• Text block:
It was expected that Robert Mugabe would be absent from Independence Day

Zimbabwe President Emmerson Mnangagwa greets the crowd as he arrives for Independence Day celebrations at the National Sports Stadium. Photo: AFP

 

By AFP and Staff Reporter

 

For the first time in over thirty years, Robert Gabriel Mugabe, Zimbabwe’s former leader was absent at the country’s independence parade held in the capital, Harare. Independence anniversaries over the years have been synonymous to Mugabe’s arrival at the venue along with his wife and subsequently addressing the populace to much cheers.
The 94-year-old leader was, however, absent for proceedings, and it was not known if government extended an invitation to him. There was no official communication on the reasons but most political watchers said it was to be expected.
Zimbabwe marked its 38th independence day with new leader Emmerson Mnangagwa vowing to hold “credible” elections and turn around the southern African country’s moribund economy.
Mugabe ruled Zimbabwe from independence in 1980 until last November when he was forced to resign under pressure from his party, the military and the street.
Presiding over Wednesday’s celebrations at the national sports stadium in Harare, Mnangagwa said: “My government has put in place measures for the holding of transparent, free, fair and credible elections.”
Admitting that the country’s economic crisis was causing “great hardship”, he added: “My administration’s focus is on the pursuit of investment-led economic recovery, job creation (and) poverty reduction.”
The celebrations came as the government fired thousands of nurses who kicked off a strike demanding higher pay on Monday amid growing labour unrest.
Mnangagwa, Mugabe’s former deputy and a veteran loyalist in the ruling ZANU-PF, is widely expected to retain power along with the party in the elections expected in July or August.
The opposition Movement for Democratic Change party attended the independence day celebrations, ending a boycott they had observed over Mugabe’s authoritarian rule.
The ousted leader often used the occasion of independence day to harangue the West and reaffirm his total control over the former British colony.

• Problem requirements:
Please print the passage of the Independence Day article word for word, starting with "Admitting that the" and going on through "growing labour unrest.".

• Provided data:

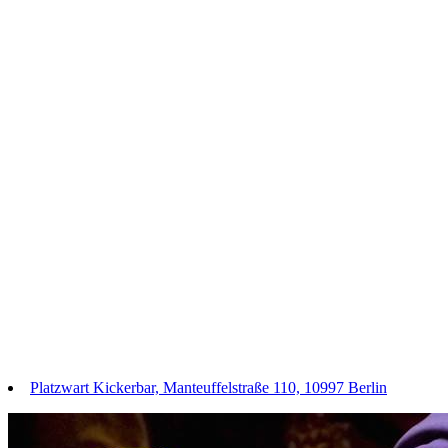
Platzwart Kickerbar, Manteuffelstraße 110, 10997 Berlin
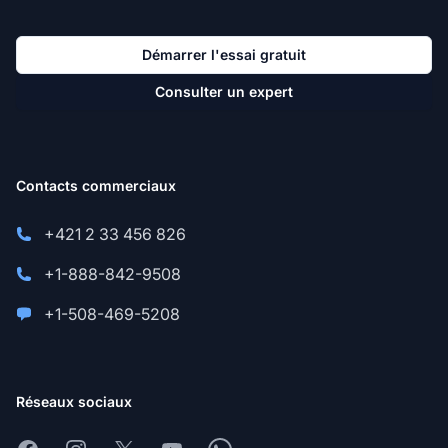
Démarrer l'essai gratuit
Consulter un expert
Contacts commerciaux
+421 2 33 456 826
+1-888-842-9508
+1-508-469-5208
Réseaux sociaux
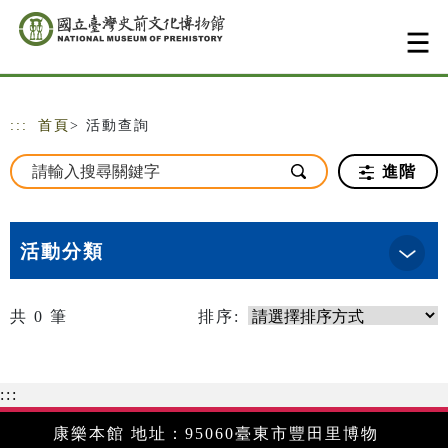
跳到主要內容
網站導覽
:::
首頁
> 活動查詢
進階
活動分類
共
0
筆
排序:
:::
康樂本館 地址：95060臺東市豐田里博物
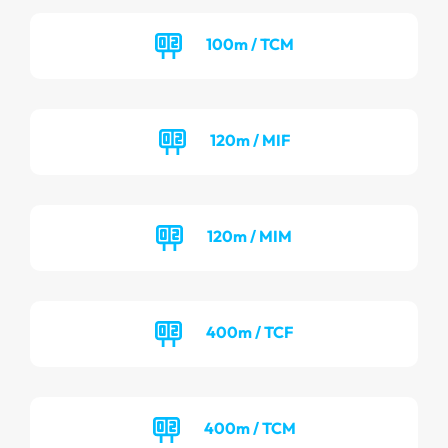
100m / TCM
120m / MIF
120m / MIM
400m / TCF
400m / TCM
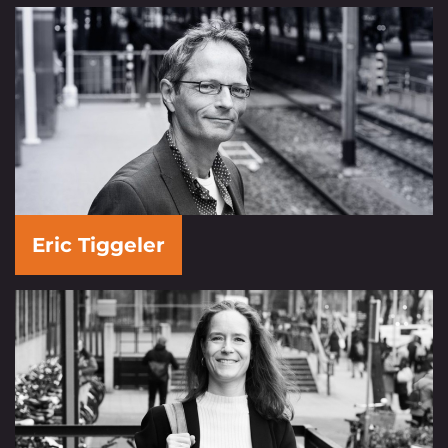
Eric Tiggeler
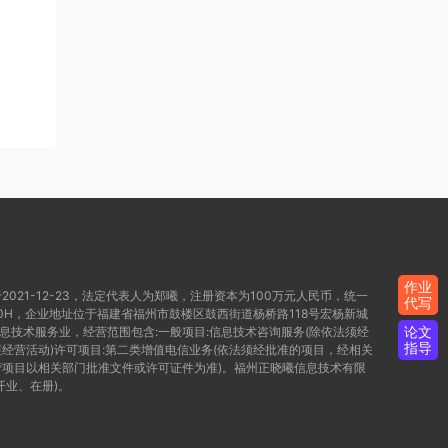
作业
021-12-23，法定代表人为郑曦，注册资本为100万元人民币，统一
代写
WD80H，企业地址位于福建省福州市鼓楼区鼓西街道杨桥路118号宏杨新城
论文
信息技术服务业，经营范围包含:一般项目:信息技术咨询服务(除依法须经
指导
经营活动)许可项目:第二类增值电信业务(依法须经批准的项目，经相关
项目以相关部门批准文件或许可证件为准)。福州正晓曦信息技术有限
开业、在册)。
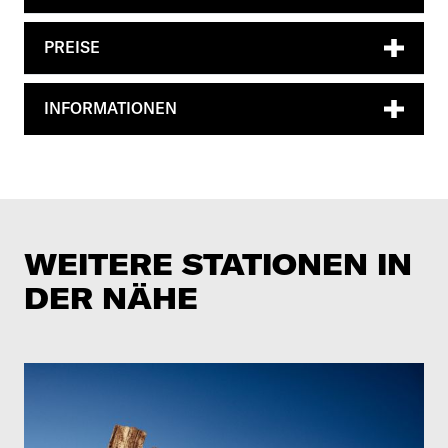
PREISE
INFORMATIONEN
WEITERE STATIONEN IN
DER NÄHE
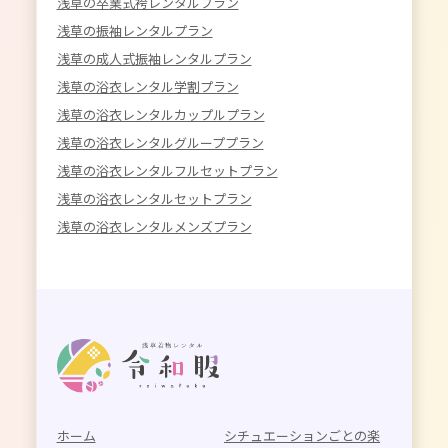
浅草の卒業式袴レンタルプラン
浅草の振袖レンタルプラン
浅草の成人式振袖レンタルプラン
浅草の浴衣レンタル学割プラン
浅草の浴衣レンタルカップルプラン
浅草の浴衣レンタルグループプラン
浅草の浴衣レンタルフルセットプラン
浅草の浴衣レンタルセットプラン
浅草の浴衣レンタルメンズプラン
ホーム
シチュエーションごとの楽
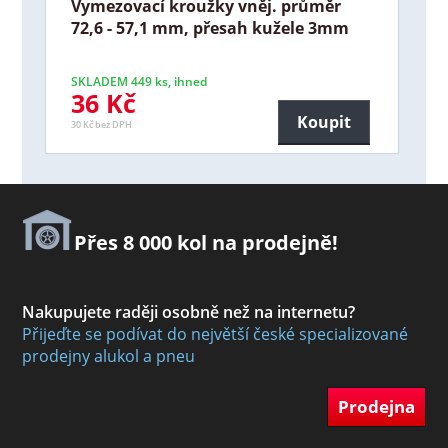
Vymezovací kroužky vněj. průměr
72,6 - 57,1 mm, přesah kužele 3mm
SKLADEM 449 ks, ihned
36 Kč
Koupit
30 Kč bez DPH
Přes 8 000 kol na prodejně!
Nakupujete raději osobně než na internetu?
Přijeďte se podívat do největší české specializované
prodejny alukol a pneu
Prodejna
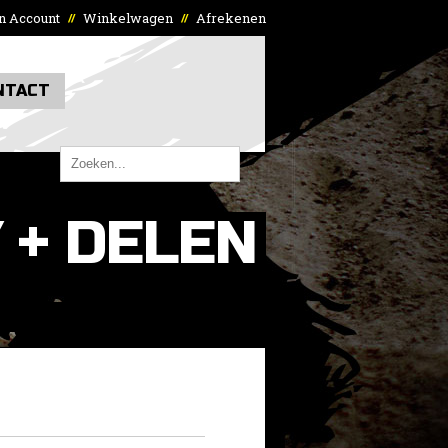
n Account
Winkelwagen
Afrekenen
//
//
NTACT
 + DELEN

• Response area:
Admitting that the country’s economic crisis was causing “great hardship”, he added: “My administration’s focus is on the pursuit of investment-led economic recovery, job creation (and) poverty reduction.”
The celebrations came as the government fired thousands of nurses who kicked off a strike demanding higher pay on Monday amid growing labour unrest.